I’m so conflicted about the love triangle that’s forming between Tanya, Eunseom, and Saya (and I completely agree with @dramallama — Song Joong-ki is so good at differentiating the twins that I have to keep reminding myself that they’re played by the same guy). It’s pretty clear that Saya is falling for Tanya for all of the obvious reasons that Eunseom fell for her, and I think that Tanya is using his feelings (possibly subconsciously) to manipulate him. She’s got to be very emotionally conflicted, because she truly loves Eunseom but she’s been told by a reliable source that he’s dead, and now she’s spending a lot of time with this man who looks exactly like him. Saya is very different from Eunseom personality-wise, but he has the same magnetism and charisma as his brother, so I find their relationship fascinating. It’s going to make things very difficult when Eunseom eventually returns, because I don’t think Tanya would ever choose anyone else if she knew that Eunseom is alive, but the longer she thinks he’s dead the more she risks developing feelings for Saya.
Speaking of Eunseom, seeing him so utterly broken and helpless was so hard to watch.

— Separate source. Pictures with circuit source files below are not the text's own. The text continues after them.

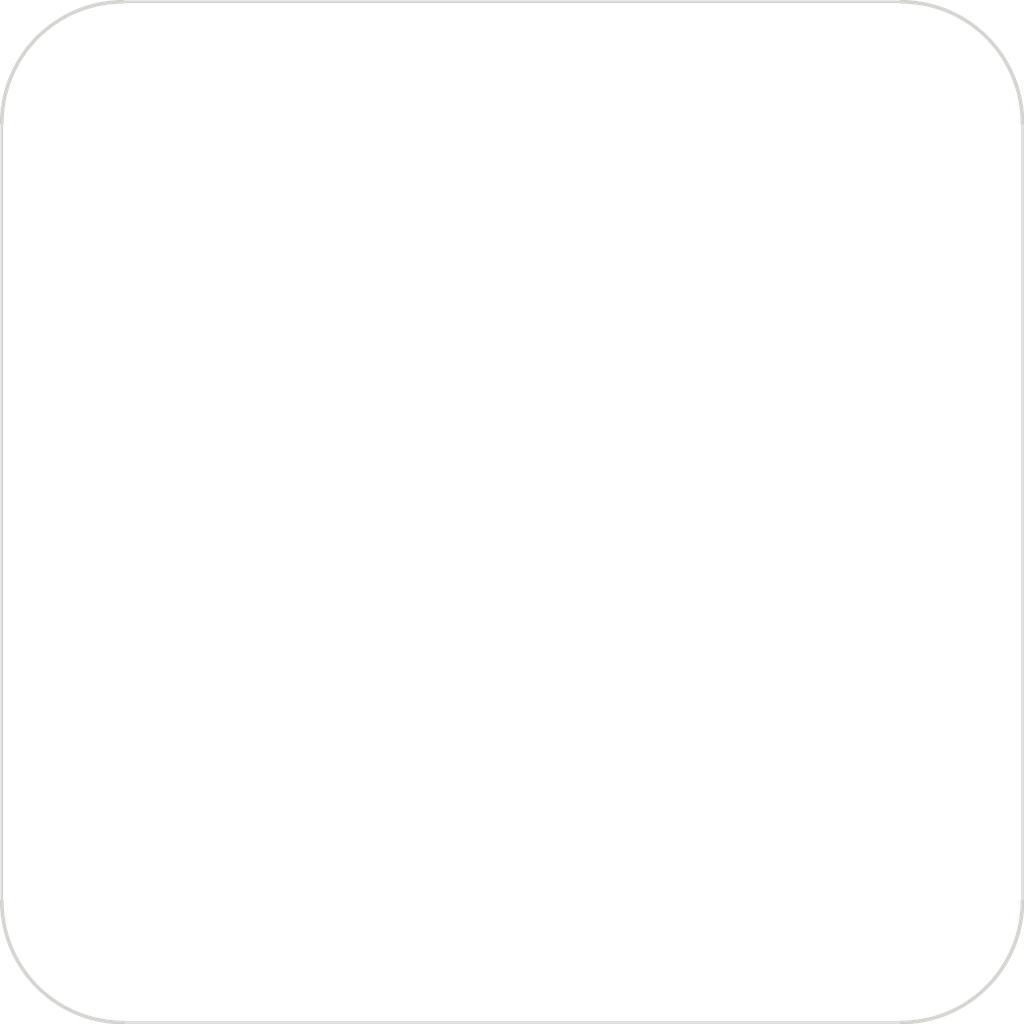
<source format=kicad_pcb>
(kicad_pcb (version 20211014) (generator pcbnew)

  (general
    (thickness 1.6)
  )

  (paper "A5" portrait)
  (layers
    (0 "F.Cu" signal)
    (31 "B.Cu" signal)
    (32 "B.Adhes" user "B.Adhesive")
    (33 "F.Adhes" user "F.Adhesive")
    (34 "B.Paste" user)
    (35 "F.Paste" user)
    (36 "B.SilkS" user "B.Silkscreen")
    (37 "F.SilkS" user "F.Silkscreen")
    (38 "B.Mask" user)
    (39 "F.Mask" user)
    (40 "Dwgs.User" user "User.Drawings")
    (41 "Cmts.User" user "User.Comments")
    (42 "Eco1.User" user "User.Eco1")
    (43 "Eco2.User" user "User.Eco2")
    (44 "Edge.Cuts" user)
    (45 "Margin" user)
    (46 "B.CrtYd" user "B.Courtyard")
    (47 "F.CrtYd" user "F.Courtyard")
    (48 "B.Fab" user)
    (49 "F.Fab" user)
    (50 "User.1" user)
    (51 "User.2" user)
    (52 "User.3" user)
    (53 "User.4" user)
    (54 "User.5" user)
    (55 "User.6" user)
    (56 "User.7" user)
    (57 "User.8" user)
    (58 "User.9" user)
  )

  (setup
    (pad_to_mask_clearance 0)
    (grid_origin 40 20)
    (pcbplotparams
      (layerselection 0x00010fc_ffffffff)
      (disableapertmacros false)
      (usegerberextensions false)
      (usegerberattributes true)
      (usegerberadvancedattributes true)
      (creategerberjobfile true)
      (svguseinch false)
      (svgprecision 6)
      (excludeedgelayer true)
      (plotframeref false)
      (viasonmask false)
      (mode 1)
      (useauxorigin false)
      (hpglpennumber 1)
      (hpglpenspeed 20)
      (hpglpendiameter 15.000000)
      (dxfpolygonmode true)
      (dxfimperialunits true)
      (dxfusepcbnewfont true)
      (psnegative false)
      (psa4output false)
      (plotreference true)
      (plotvalue true)
      (plotinvisibletext false)
      (sketchpadsonfab false)
      (subtractmaskfromsilk false)
      (outputformat 1)
      (mirror false)
      (drillshape 1)
      (scaleselection 1)
      (outputdirectory "")
    )
  )

  (net 0 "")

  (footprint "footprint-lib:MountingHole_3.1mm_M3,rpi_like" (layer "F.Cu") (at 45.5 25.5))

  (footprint "footprint-lib:MountingHole_3.1mm_M3,rpi_like" (layer "F.Cu") (at 76.5 56.5))

  (footprint "footprint-lib:MountingHole_3.1mm_M3,rpi_like" (layer "F.Cu") (at 45.5 56.5))

  (footprint "footprint-lib:MountingHole_3.1mm_M3,rpi_like" (layer "F.Cu") (at 76.5 25.5))

  (gr_circle (center 61 41) (end 61 45) (layer "Dwgs.User") (width 0.15) (fill none) (tstamp 3cd7f312-40ea-4e98-84c4-48881e4882cb))
  (gr_line (start 40 20) (end 82 62) (layer "Dwgs.User") (width 0.15) (tstamp 7cc18747-46e3-4897-ad5b-1656f666171e))
  (gr_line (start 40 62) (end 82 20) (layer "Dwgs.User") (width 0.15) (tstamp 9c6c5675-d78d-4a6d-b00f-22547ffb1790))
  (gr_line (start 82 57) (end 82 25) (layer "Edge.Cuts") (width 0.1) (tstamp 0e463808-51a8-4fe7-a3dd-e5cba2e81679))
  (gr_arc (start 77 20) (mid 80.535533 21.464466) (end 82 25) (layer "Edge.Cuts") (width 0.15) (tstamp 1774939c-ca7c-4b0d-935e-ce5b46b90f5a))
  (gr_arc (start 82 57) (mid 80.535534 60.535533) (end 77 62) (layer "Edge.Cuts") (width 0.15) (tstamp 64325fca-6a80-47a9-bb75-6d3a4ba84407))
  (gr_arc (start 45 62) (mid 41.464467 60.535534) (end 40 57) (layer "Edge.Cuts") (width 0.15) (tstamp 7763ef0b-f541-4d0b-a22e-baccd8a596e4))
  (gr_line (start 45 62) (end 77 62) (layer "Edge.Cuts") (width 0.1) (tstamp 8d8514f6-773c-4177-bb5d-ca673d543360))
  (gr_line (start 45.000003 19.999997) (end 77 20) (layer "Edge.Cuts") (width 0.1) (tstamp a0e869d7-248c-47f1-9ad2-ae615ac9e86e))
  (gr_arc (start 40.000003 24.999997) (mid 41.464469 21.464464) (end 45.000003 19.999997) (layer "Edge.Cuts") (width 0.15) (tstamp b7fa7329-69d9-4543-b748-c2744eb82983))
  (gr_line (start 40.000003 24.999997) (end 40 57) (layer "Edge.Cuts") (width 0.1) (tstamp bb504713-e5b7-4ed9-8870-06ffee60d198))

)

</source>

Despite his best efforts to save his people, they’ve still been nearly wiped out, and the worst part is that they blame him. No doubt he believes that the words Tanya said to Saya in his vision (“I never should have met you… I regret it…”) were meant for himself, because taken out of context and spoken to a man who looks exactly like him, they sound like a condemnation. As far as Eunseom knows, even Tanya hates him now, and that leaves him nothing to live for.
As for Saya, I find him equally intriguing, terrifying, and sympathetic. It’s no surprise that he grew up with twisted moral compass after being isolated and locked away his entire life — in fact, it’s shocking that he’s so good at reading people. His duality is so interesting… he scared me silly when he said in that calm tone that he killed a man just to create chaos, but just the threat of losing Tanya turns him into a meek little boy, desperate not to be left alone again. When he looked at Tanya with tears in his eyes after she said she regrets meeting him, it broke my heart. He craves love and acceptance, but he also wants to watch the world burn, and both are understandable given his circumstances. Saya is a wild card, which makes him interesting and frightening, because unlike just about everyone else in Arthdal, he doesn’t need a reason to do anything… he’ll do it just to see what happens. He really is the exact opposite of Eunseom, whose every move is driven with noble purpose. But I believe that Saya is teachable, at least when it comes to Tanya, so I can’t wait to watch her mold him into a better person.
In just a few episodes, I’ve gone from not really caring about the politics in Arthdal to being very curious about exactly who the White Peak Mountain’s Hearts are and how they will get in the way of Tagon and Asa Ron’s plans. They appear to be a secret society dedicated to Asa Sin and Aramun, but they follow the old ways and not the newer, corrupted forms of worship. It explains why their ceremony shares so many similarities with the Wahans, like the face painting and the prayers. They still believe that Aramun Haesulla was an Igutu (this explains why Chaeeun knows so much about them and wasn’t afraid of Eunseom), which makes them an enormous threat to the current Asa clan, who aren’t Asa Sin’s true descendants. I’m very much looking forward to seeing what happens next as Tanya joins them and reveals that she’s Asa Sin’s direct descendant — my hope is that she takes her rightful place as the leader of the Asa clan, because with her spirit, Eunseom’s strength, and Saya’s political savvy, I can finally see how the sword, the mirror, and the bell might overturn the tainted Arthdal and create a whole new world.